I reckon I probably covered about 100m in 20 seconds, that's for sure! 
What are you going to do though? It was just a friendly bump, not a hard hit. I reckon the footage of Karnage in the water at longy after being knocked in shows what cool in a bad situation really is. I think I'd be crying like a baby if that was me.


----------



## Darwin (Jul 25, 2008)

Why don't you bump her back mate! To be honest should we do something or do nothing in this situation? I may pull out my water proof phone and record last message to my love. I may say "If I can survive, I will love you more!". Perhaps, it is time to confess to god! If I can come out un-scratched, I will go to buy a lotto ticket etc. It seems you done nothing but kept on fishing, so your effort paid off! I will join you again next time. Hopefully, the shark will pick on your shorter kayak rather than my 4.2 revo! lol

Darwin


----------



## SharkNett (Feb 20, 2006)

Great report and glad to it was just a friendly bump. Still to see a shark close up from the yak.
As for the paddle vs peddle, with peddles you could have turned the rudder and towed the fish out instead.
Rob


----------



## Ado (Mar 31, 2008)

If that's what it takes to catch a King then I'll stick to redfin.

Great report but.


----------

PROMPT:
Reproduce the kayak fishing forum thread above word for word, in its entirety.

DATA SUPPLIED:

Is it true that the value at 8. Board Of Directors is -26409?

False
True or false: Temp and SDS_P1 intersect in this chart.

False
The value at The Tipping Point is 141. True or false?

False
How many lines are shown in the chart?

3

SOLUTION BELOW:
I reckon I probably covered about 100m in 20 seconds, that's for sure! 
What are you going to do though? It was just a friendly bump, not a hard hit. I reckon the footage of Karnage in the water at longy after being knocked in shows what cool in a bad situation really is. I think I'd be crying like a baby if that was me.


----------



## Darwin (Jul 25, 2008)

Why don't you bump her back mate! To be honest should we do something or do nothing in this situation? I may pull out my water proof phone and record last message to my love. I may say "If I can survive, I will love you more!". Perhaps, it is time to confess to god! If I can come out un-scratched, I will go to buy a lotto ticket etc. It seems you done nothing but kept on fishing, so your effort paid off! I will join you again next time. Hopefully, the shark will pick on your shorter kayak rather than my 4.2 revo! lol

Darwin


----------



## SharkNett (Feb 20, 2006)

Great report and glad to it was just a friendly bump. Still to see a shark close up from the yak.
As for the paddle vs peddle, with peddles you could have turned the rudder and towed the fish out instead.
Rob


----------



## Ado (Mar 31, 2008)

If that's what it takes to catch a King then I'll stick to redfin.

Great report but.


----------